Son œuvre la plus emblématique est le roman Dézafi (1975), le premier écrit en créole haïtien. Il raconte l’histoire de la résistance contre les injustices politiques et sociales. Traduit en anglais et en français, il a remporté plusieurs prix, dont le Best Translated Book Award en 2019. Dézafi est bien plus qu’un roman, c’est un cri de résistance qui résonne encore aujourd’hui.

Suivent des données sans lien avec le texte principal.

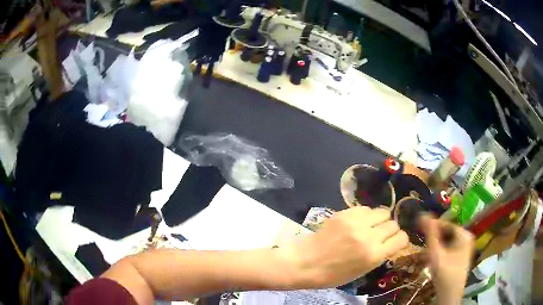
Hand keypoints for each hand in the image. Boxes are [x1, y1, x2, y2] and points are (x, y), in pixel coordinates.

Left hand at [281, 206, 408, 287]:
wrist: (305, 263)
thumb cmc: (333, 274)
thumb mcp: (362, 271)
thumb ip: (380, 255)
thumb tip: (391, 241)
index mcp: (374, 255)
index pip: (402, 238)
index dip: (400, 240)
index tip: (395, 241)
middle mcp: (368, 236)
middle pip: (393, 223)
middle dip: (390, 230)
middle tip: (380, 235)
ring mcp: (355, 222)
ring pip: (382, 211)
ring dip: (379, 220)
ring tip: (369, 227)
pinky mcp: (344, 213)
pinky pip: (365, 208)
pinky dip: (365, 215)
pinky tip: (357, 223)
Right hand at [420, 216, 474, 304]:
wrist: (450, 295)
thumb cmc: (444, 274)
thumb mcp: (435, 254)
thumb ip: (430, 234)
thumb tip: (423, 215)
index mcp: (464, 234)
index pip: (446, 224)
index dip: (433, 224)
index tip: (419, 225)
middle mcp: (467, 237)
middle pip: (448, 232)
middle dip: (434, 235)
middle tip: (421, 239)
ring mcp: (466, 246)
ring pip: (448, 240)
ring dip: (437, 243)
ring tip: (426, 248)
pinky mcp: (462, 254)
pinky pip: (450, 246)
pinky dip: (441, 249)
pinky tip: (433, 255)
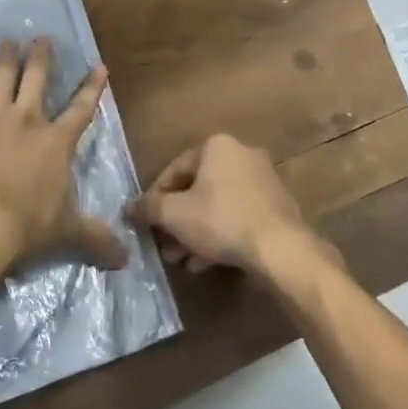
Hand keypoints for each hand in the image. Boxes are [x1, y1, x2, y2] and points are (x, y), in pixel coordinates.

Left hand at [0, 38, 127, 283]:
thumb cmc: (29, 226)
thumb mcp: (68, 232)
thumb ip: (96, 238)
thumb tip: (126, 259)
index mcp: (58, 142)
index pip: (82, 109)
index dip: (92, 87)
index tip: (100, 66)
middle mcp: (29, 120)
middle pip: (39, 79)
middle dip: (42, 57)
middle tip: (42, 38)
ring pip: (2, 77)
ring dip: (5, 57)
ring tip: (6, 41)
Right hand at [127, 133, 327, 280]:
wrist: (280, 248)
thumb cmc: (221, 220)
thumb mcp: (175, 215)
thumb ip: (149, 208)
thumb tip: (127, 207)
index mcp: (217, 145)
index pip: (175, 169)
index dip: (155, 198)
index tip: (146, 223)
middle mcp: (241, 154)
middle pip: (197, 189)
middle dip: (177, 220)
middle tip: (164, 246)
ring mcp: (262, 179)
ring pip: (217, 205)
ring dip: (196, 231)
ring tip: (182, 259)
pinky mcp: (275, 205)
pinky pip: (237, 216)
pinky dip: (220, 234)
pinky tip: (206, 262)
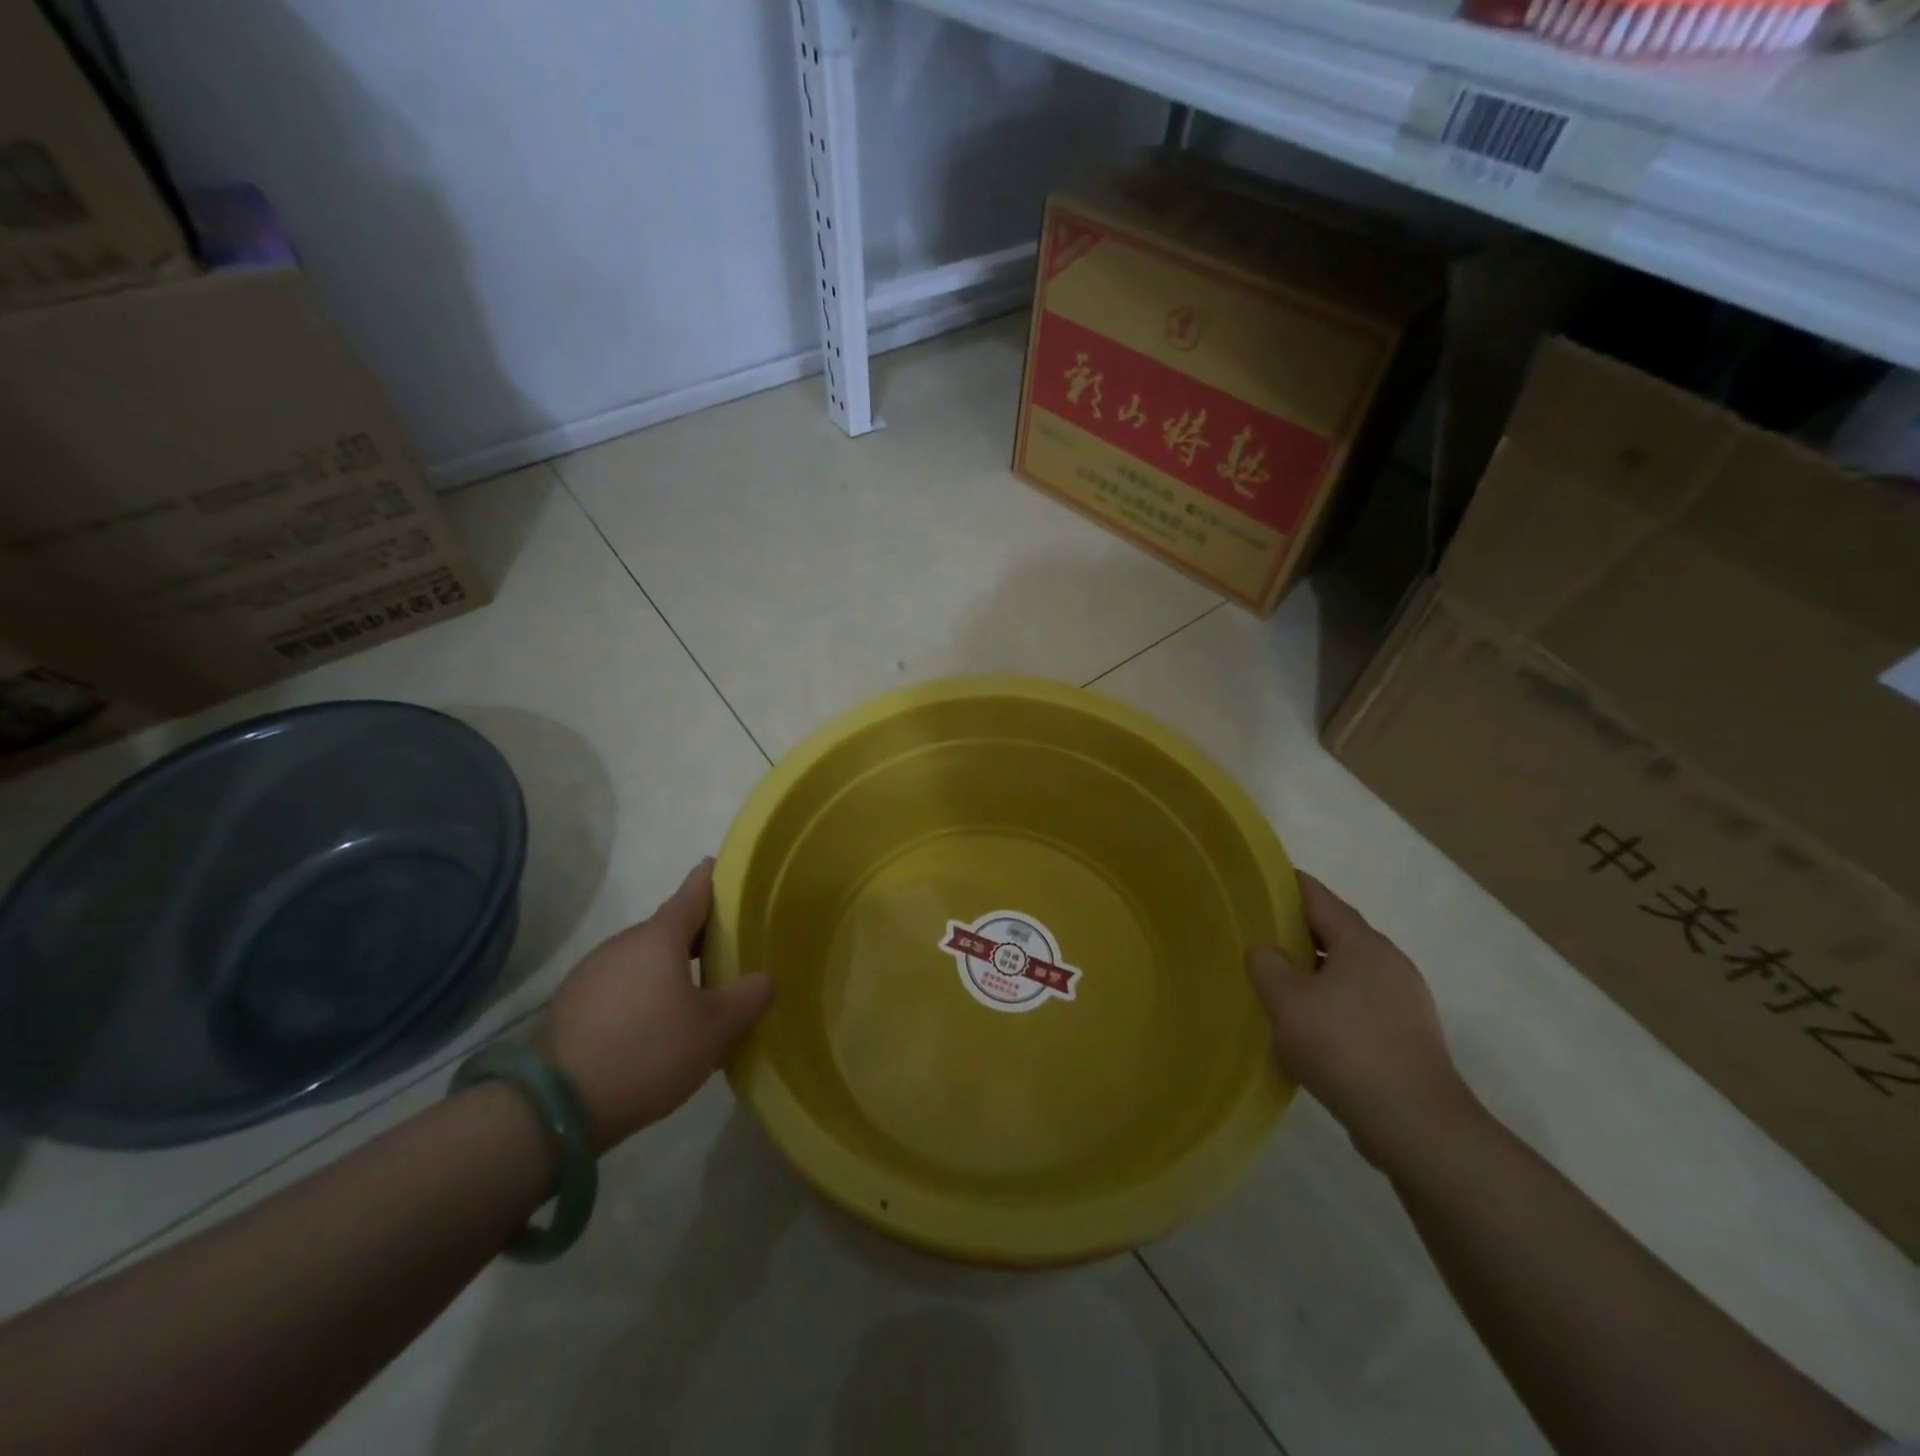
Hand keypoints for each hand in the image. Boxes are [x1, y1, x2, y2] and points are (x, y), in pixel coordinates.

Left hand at [539, 858, 771, 1152]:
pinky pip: (620, 984)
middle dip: (699, 934)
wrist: (554, 1107)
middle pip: (669, 927)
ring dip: (670, 967)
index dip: (715, 878)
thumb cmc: (648, 1052)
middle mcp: (623, 943)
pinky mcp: (572, 1003)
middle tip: (730, 951)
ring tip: (696, 995)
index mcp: (660, 937)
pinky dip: (643, 991)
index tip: (729, 869)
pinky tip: (653, 1025)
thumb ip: (749, 997)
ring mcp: (592, 972)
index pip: (694, 891)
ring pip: (643, 958)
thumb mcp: (715, 1030)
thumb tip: (764, 978)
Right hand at [1246, 872, 1477, 1164]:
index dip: (1287, 885)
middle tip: (1259, 934)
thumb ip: (1267, 965)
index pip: (1319, 897)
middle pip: (1337, 932)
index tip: (1259, 882)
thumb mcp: (1286, 1001)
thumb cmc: (1344, 1047)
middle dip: (1299, 931)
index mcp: (1362, 943)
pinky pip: (1361, 1002)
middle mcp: (1389, 962)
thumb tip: (1266, 951)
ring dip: (1316, 971)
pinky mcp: (1409, 1035)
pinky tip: (1311, 1026)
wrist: (1417, 1125)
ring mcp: (1406, 1000)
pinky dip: (1333, 1001)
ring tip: (1279, 982)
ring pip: (1350, 970)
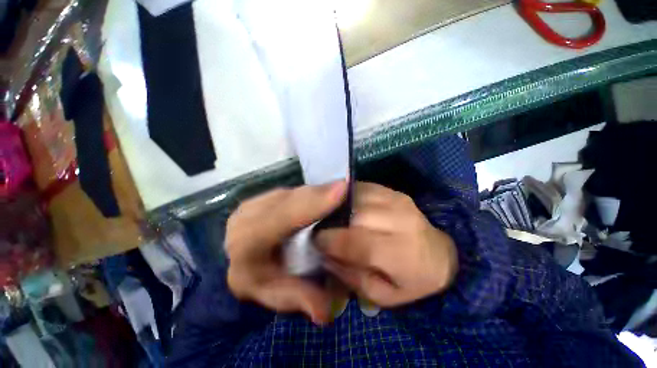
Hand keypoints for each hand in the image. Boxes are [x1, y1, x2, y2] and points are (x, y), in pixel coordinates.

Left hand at [226, 181, 346, 324]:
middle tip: (346, 188)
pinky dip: (309, 191)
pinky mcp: (261, 197)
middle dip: (319, 194)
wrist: (240, 260)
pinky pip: (290, 190)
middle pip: (289, 200)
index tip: (341, 191)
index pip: (279, 219)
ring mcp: (254, 203)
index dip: (311, 205)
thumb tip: (325, 312)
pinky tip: (322, 194)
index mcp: (246, 244)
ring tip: (339, 190)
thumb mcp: (277, 294)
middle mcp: (246, 218)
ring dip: (316, 191)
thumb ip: (299, 299)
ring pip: (292, 192)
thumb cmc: (259, 279)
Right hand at [317, 182, 457, 307]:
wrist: (441, 254)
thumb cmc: (413, 281)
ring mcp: (397, 200)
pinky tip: (342, 205)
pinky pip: (362, 188)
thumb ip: (352, 277)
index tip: (314, 241)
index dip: (329, 240)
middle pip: (353, 215)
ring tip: (329, 216)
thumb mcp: (383, 295)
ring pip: (355, 197)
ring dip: (337, 206)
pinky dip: (347, 195)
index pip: (356, 242)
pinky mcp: (393, 191)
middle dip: (330, 221)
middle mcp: (399, 220)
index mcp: (401, 252)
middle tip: (320, 228)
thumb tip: (325, 255)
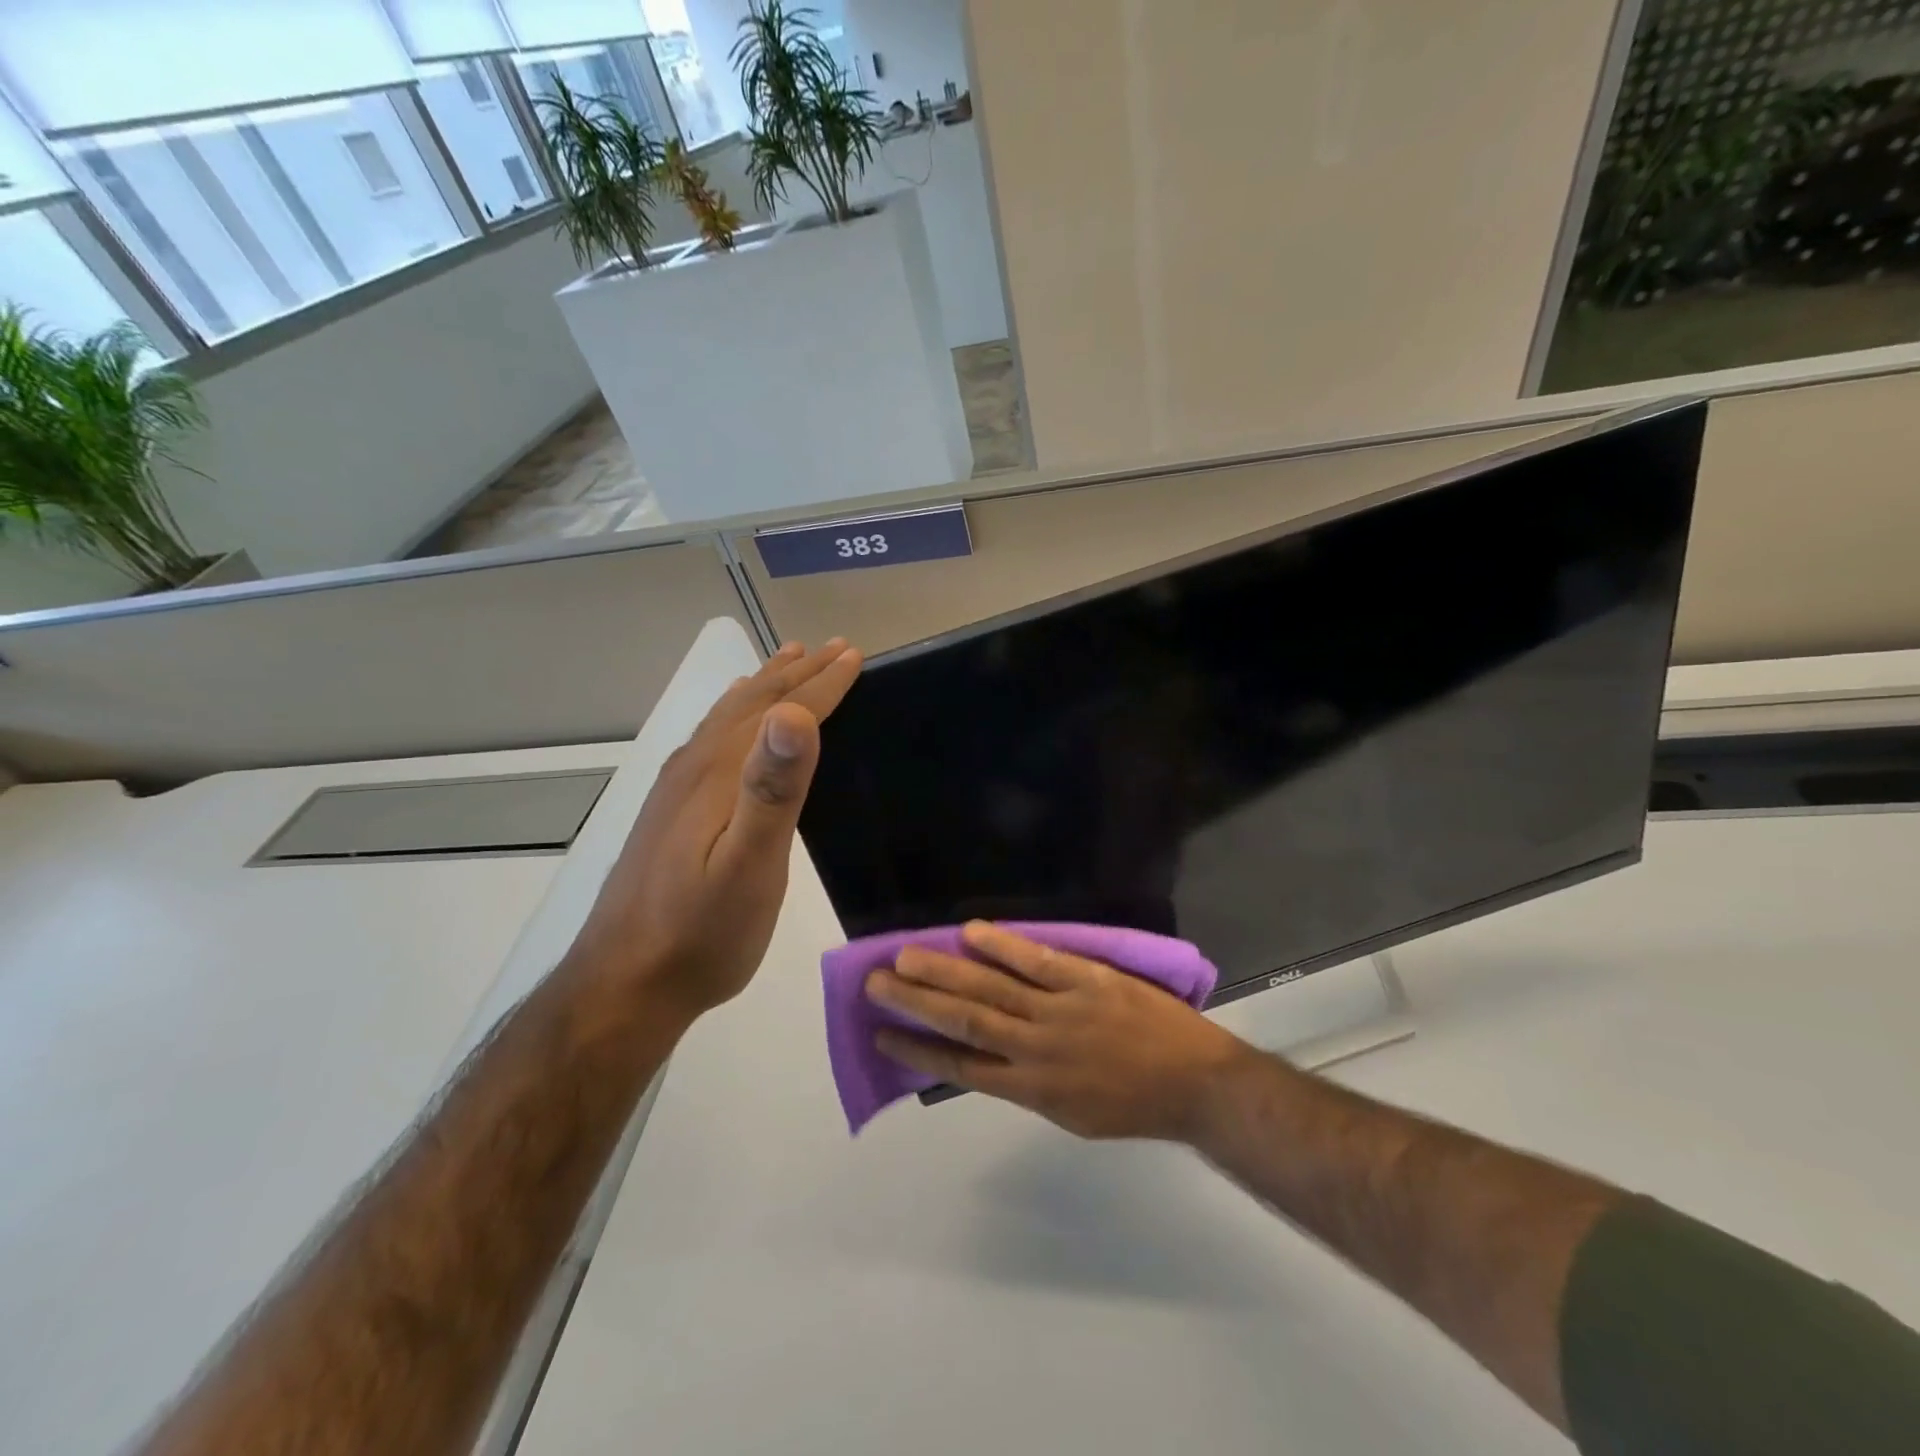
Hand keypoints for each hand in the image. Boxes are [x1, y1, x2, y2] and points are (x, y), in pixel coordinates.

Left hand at [568, 638, 862, 1023]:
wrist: (623, 986)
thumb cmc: (701, 935)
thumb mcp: (748, 867)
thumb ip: (771, 790)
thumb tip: (794, 715)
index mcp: (719, 775)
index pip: (779, 713)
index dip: (821, 684)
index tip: (855, 656)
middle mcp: (695, 769)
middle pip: (751, 704)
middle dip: (797, 673)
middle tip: (835, 649)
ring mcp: (676, 790)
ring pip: (727, 718)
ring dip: (765, 686)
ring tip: (789, 662)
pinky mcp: (670, 812)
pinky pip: (710, 740)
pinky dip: (735, 715)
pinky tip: (734, 726)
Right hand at [866, 922, 1251, 1140]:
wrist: (1195, 1084)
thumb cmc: (1133, 1104)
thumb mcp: (1071, 1114)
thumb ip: (1027, 1084)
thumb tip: (988, 1057)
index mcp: (1031, 1089)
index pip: (960, 1066)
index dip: (917, 1050)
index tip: (882, 1034)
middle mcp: (1035, 1050)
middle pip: (963, 1021)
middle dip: (915, 1002)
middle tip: (875, 983)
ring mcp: (1060, 1012)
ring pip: (990, 989)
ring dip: (944, 972)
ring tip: (905, 957)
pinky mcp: (1087, 981)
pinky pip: (1037, 961)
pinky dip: (1002, 946)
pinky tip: (971, 932)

Artiste polyvalent et engagé, Frankétienne a marqué la scène culturelle haïtienne à travers ses multiples talents. En plus de sa carrière littéraire, il a également excellé dans les arts visuels et la musique. Son engagement social et politique est resté au cœur de son œuvre. En 2014, une exposition lui a été dédiée à l'hôtel NH Haïti El Rancho, présentant ses œuvres picturales. Ancien ministre de la Culture sous le gouvernement de Leslie F. Manigat, il a défendu la culture haïtienne sur la scène internationale. En 2021, l'Académie française lui a décerné le Grand Prix de la Francophonie en reconnaissance de sa contribution à la langue et à la culture françaises.
À travers ses œuvres, Frankétienne a incarné une Haïti fière et résistante. Son héritage dépasse ses livres et ses peintures. Il a toujours utilisé son art pour dénoncer les injustices et interroger les valeurs sociales. Son décès laisse un vide profond, mais son œuvre continuera d’inspirer les générations futures. Frankétienne n’est plus, mais sa voix reste vivante à travers ses créations.
Et même si le silence est tombé sur sa plume, la spirale de son génie continue de tourner, inaltérable, dans l’imaginaire de ceux qui croient en la culture comme arme de résistance.